:: Work required ::
Please recast every line of the material below as a numbered list, omitting blank lines and leaving the pictures out.

:: Records to process ::
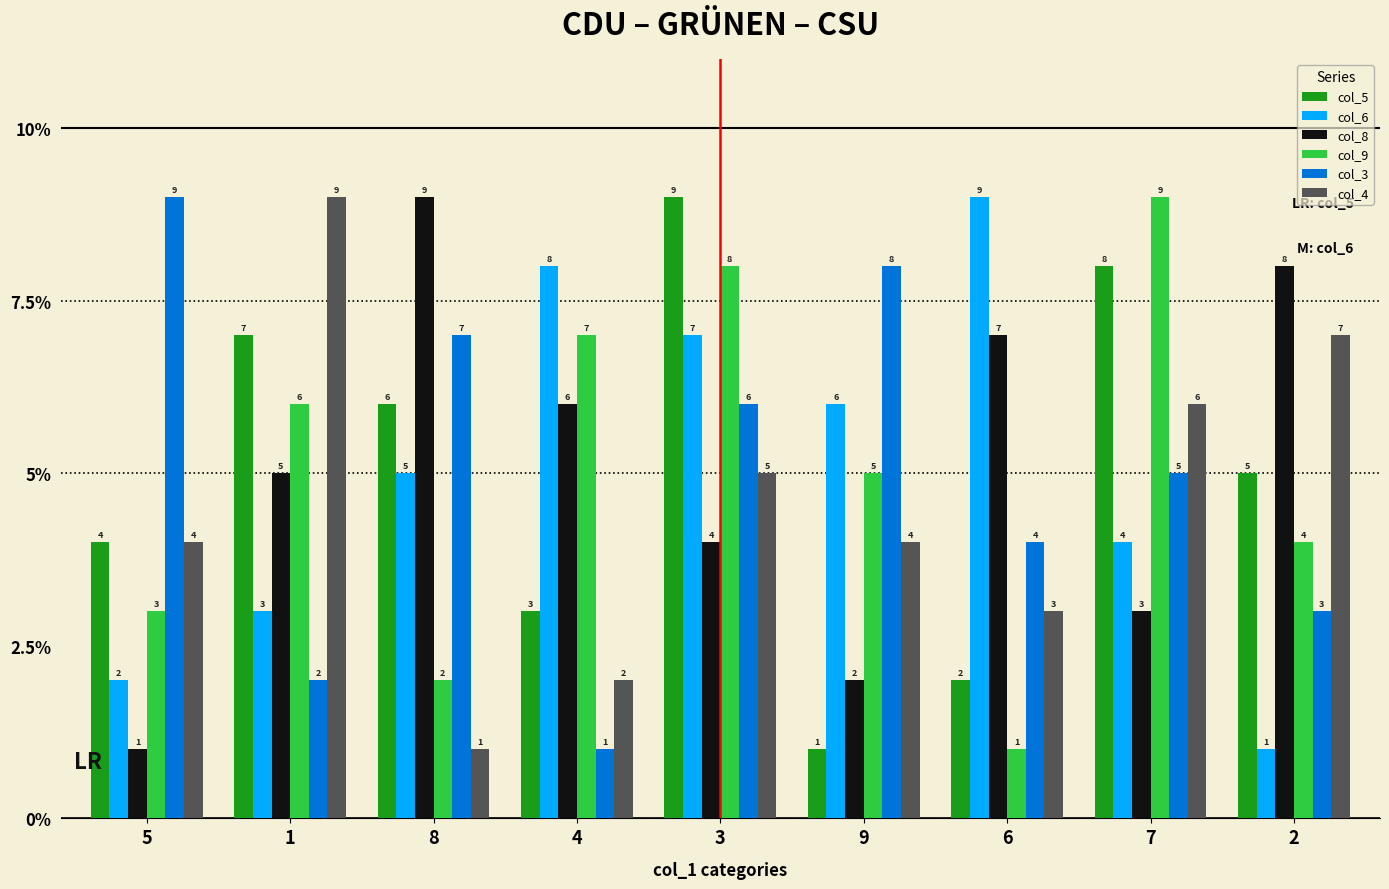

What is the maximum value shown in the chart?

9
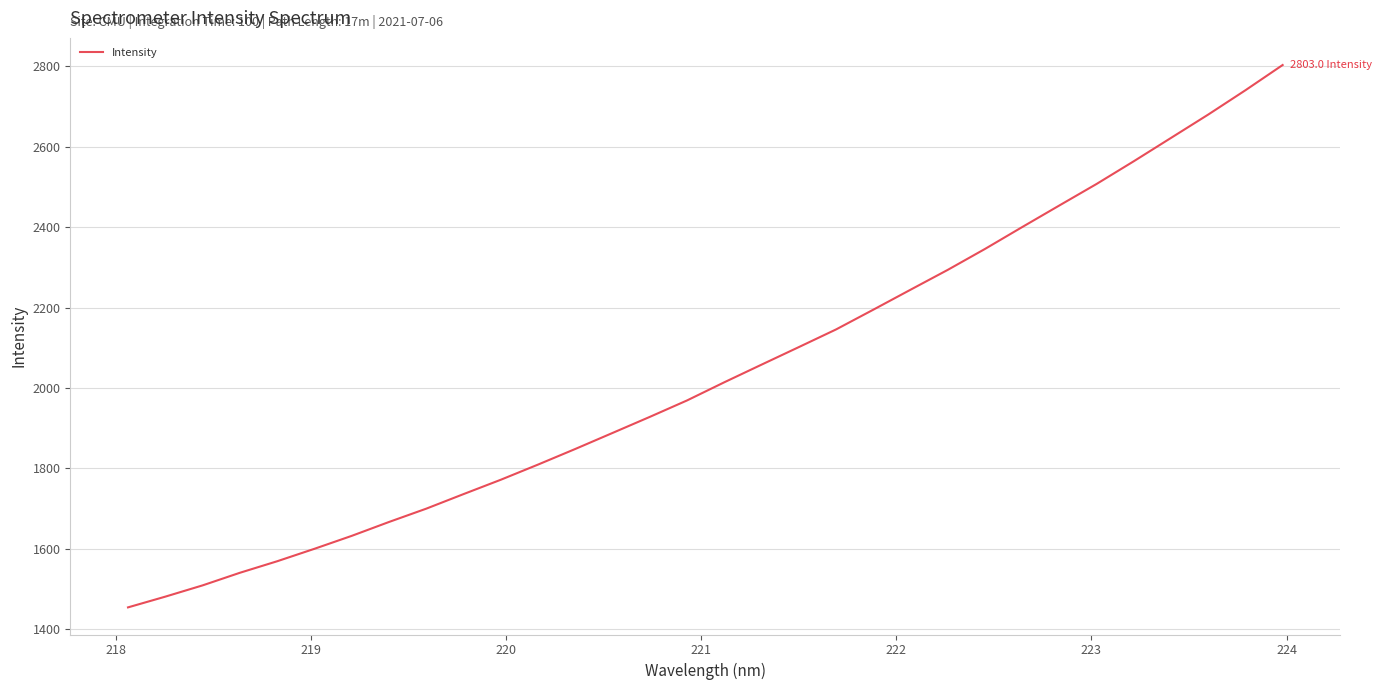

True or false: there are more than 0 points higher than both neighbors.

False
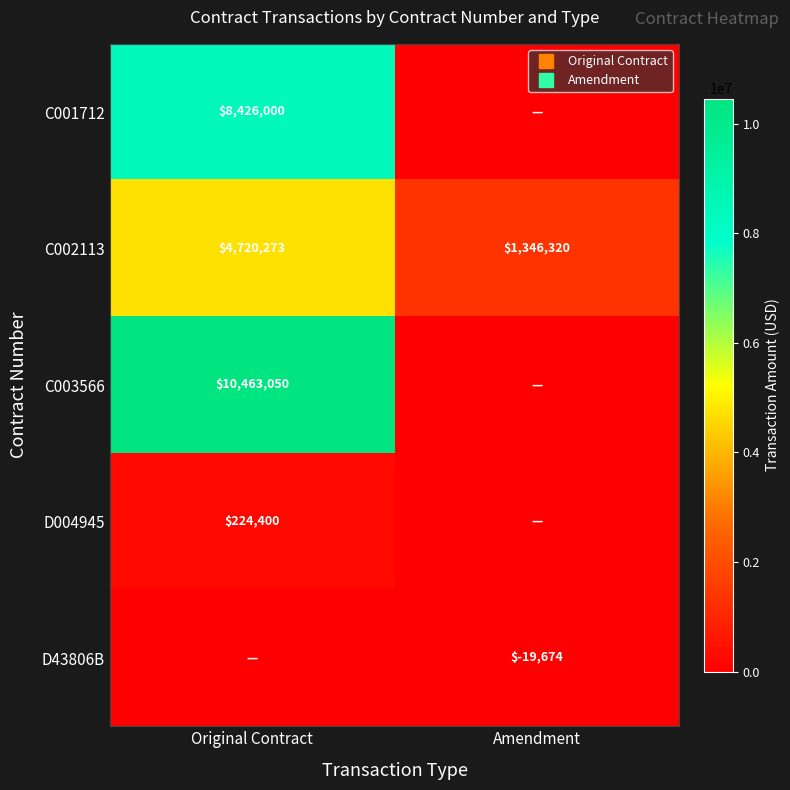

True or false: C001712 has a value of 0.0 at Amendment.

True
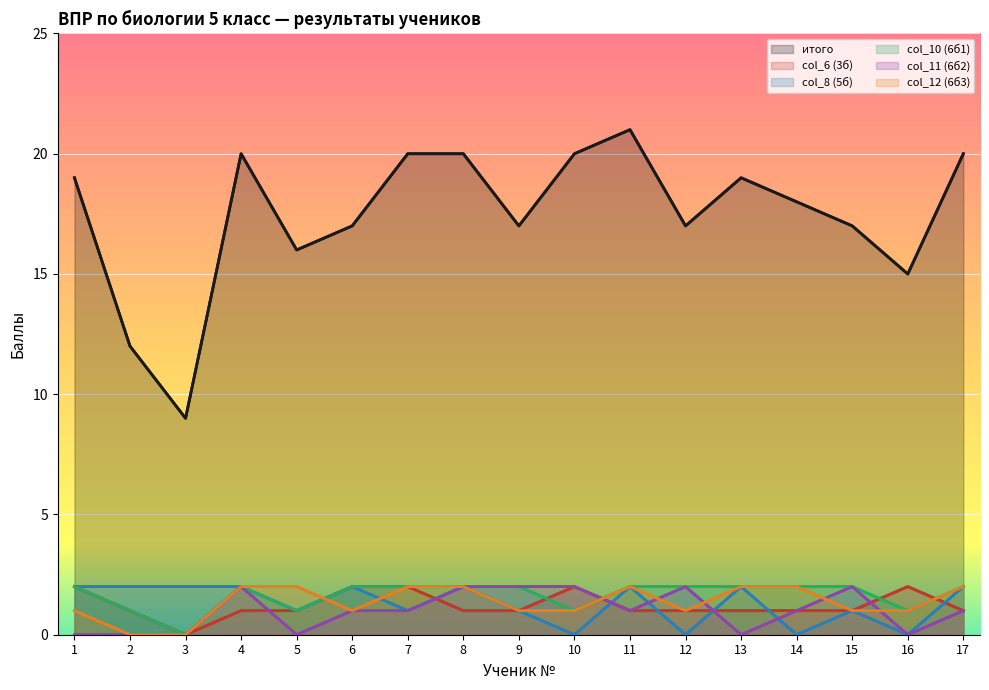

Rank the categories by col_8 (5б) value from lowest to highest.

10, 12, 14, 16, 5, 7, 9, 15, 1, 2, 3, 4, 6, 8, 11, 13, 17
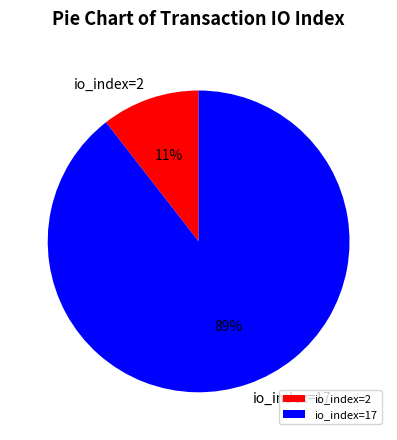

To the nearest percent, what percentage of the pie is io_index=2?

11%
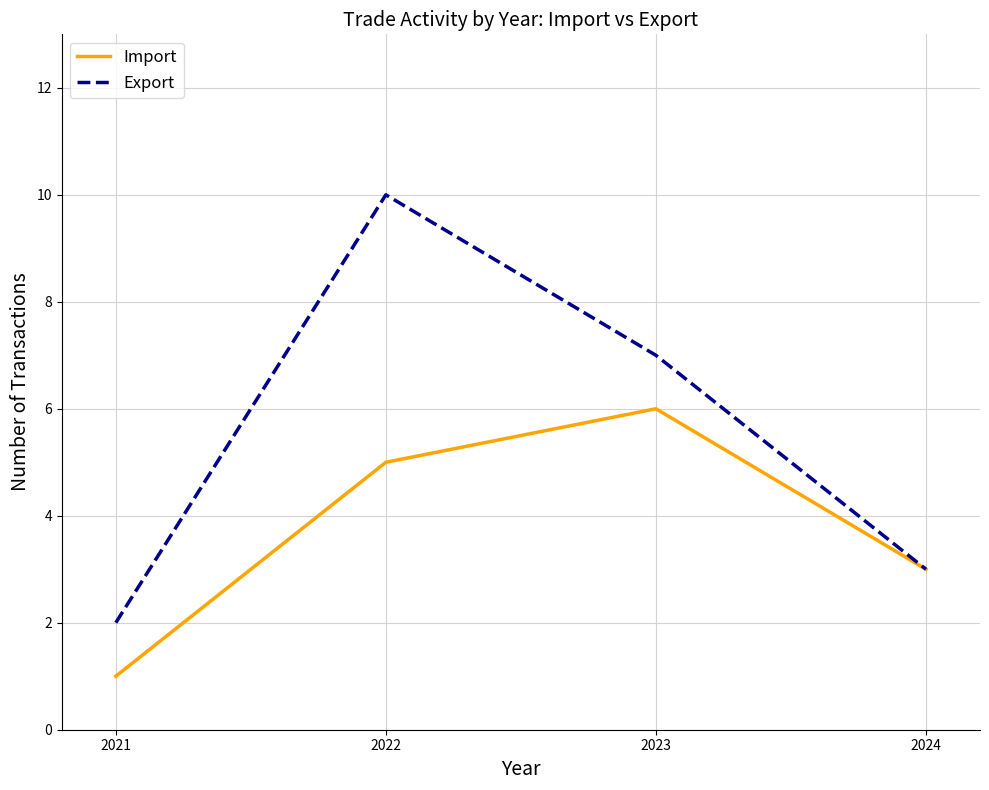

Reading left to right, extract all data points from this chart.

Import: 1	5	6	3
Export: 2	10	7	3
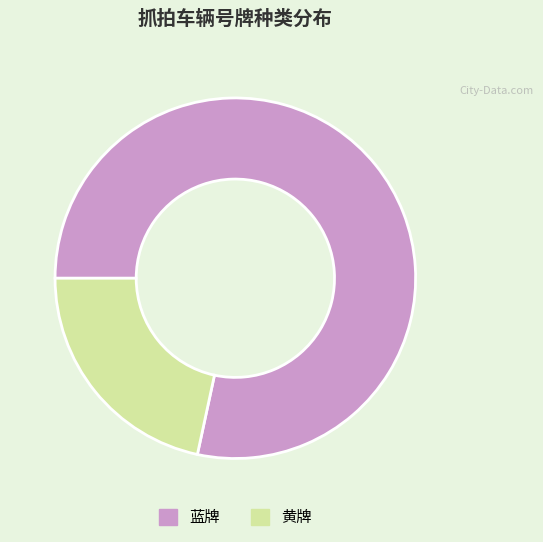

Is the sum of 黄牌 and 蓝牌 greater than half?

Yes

:: Problem solution ::
1. What is the maximum value shown in the chart?
2. 9
3. True or false: there are more than 0 points higher than both neighbors.
4. False
5. True or false: C001712 has a value of 0.0 at Amendment.
6. True
7. Rank the categories by col_8 (5б) value from lowest to highest.
8. 10, 12, 14, 16, 5, 7, 9, 15, 1, 2, 3, 4, 6, 8, 11, 13, 17
9. To the nearest percent, what percentage of the pie is io_index=2?
10. 11%
11. Reading left to right, extract all data points from this chart.
12. Import: 1	5	6	3
13. Export: 2	10	7	3
14. Is the sum of 黄牌 and 蓝牌 greater than half?
15. Yes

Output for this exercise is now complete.